*WHAT IS BEING ASKED*
Once you find the line with "index mcp: (141, 8)" in the entries below, return exactly every line from it through the line with "middle pip: (94, 128)".
----- INFORMATION PROVIDED -----
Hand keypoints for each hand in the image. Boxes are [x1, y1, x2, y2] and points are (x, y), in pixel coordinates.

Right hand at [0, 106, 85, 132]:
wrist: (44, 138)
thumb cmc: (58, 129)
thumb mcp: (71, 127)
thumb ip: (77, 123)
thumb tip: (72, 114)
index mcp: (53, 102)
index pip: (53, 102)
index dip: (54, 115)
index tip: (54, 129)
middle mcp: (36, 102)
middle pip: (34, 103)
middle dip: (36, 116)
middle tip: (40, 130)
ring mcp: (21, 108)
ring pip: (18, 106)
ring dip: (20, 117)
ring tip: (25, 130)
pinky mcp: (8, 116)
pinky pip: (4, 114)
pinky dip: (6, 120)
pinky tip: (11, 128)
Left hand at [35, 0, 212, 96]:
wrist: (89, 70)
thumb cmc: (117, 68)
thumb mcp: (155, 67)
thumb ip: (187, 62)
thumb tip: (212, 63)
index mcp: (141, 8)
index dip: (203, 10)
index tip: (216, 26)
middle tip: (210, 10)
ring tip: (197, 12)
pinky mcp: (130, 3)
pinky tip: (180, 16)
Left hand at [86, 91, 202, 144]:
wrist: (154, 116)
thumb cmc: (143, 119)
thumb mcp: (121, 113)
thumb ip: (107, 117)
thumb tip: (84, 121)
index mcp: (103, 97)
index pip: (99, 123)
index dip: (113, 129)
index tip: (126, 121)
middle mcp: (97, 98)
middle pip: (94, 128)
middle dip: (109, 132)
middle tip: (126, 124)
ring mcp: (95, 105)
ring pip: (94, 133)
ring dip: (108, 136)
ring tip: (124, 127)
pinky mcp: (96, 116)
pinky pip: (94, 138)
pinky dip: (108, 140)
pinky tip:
-----
*ANSWER TO THE EXERCISE*
index mcp: (141, 8)
index dip: (203, 10)
index tip: (216, 26)
middle tip: (210, 10)
ring tip: (197, 12)
pinky mcp: (130, 3)
pinky tip: (180, 16)
Left hand at [86, 91, 202, 144]:
wrist: (154, 116)
thumb cmc: (143, 119)
thumb mcp: (121, 113)
thumb ip: (107, 117)
thumb tip: (84, 121)
index mcp: (103, 97)
index pip: (99, 123)
index dip: (113, 129)
index tip: (126, 121)
middle mcp: (97, 98)
middle pip: (94, 128)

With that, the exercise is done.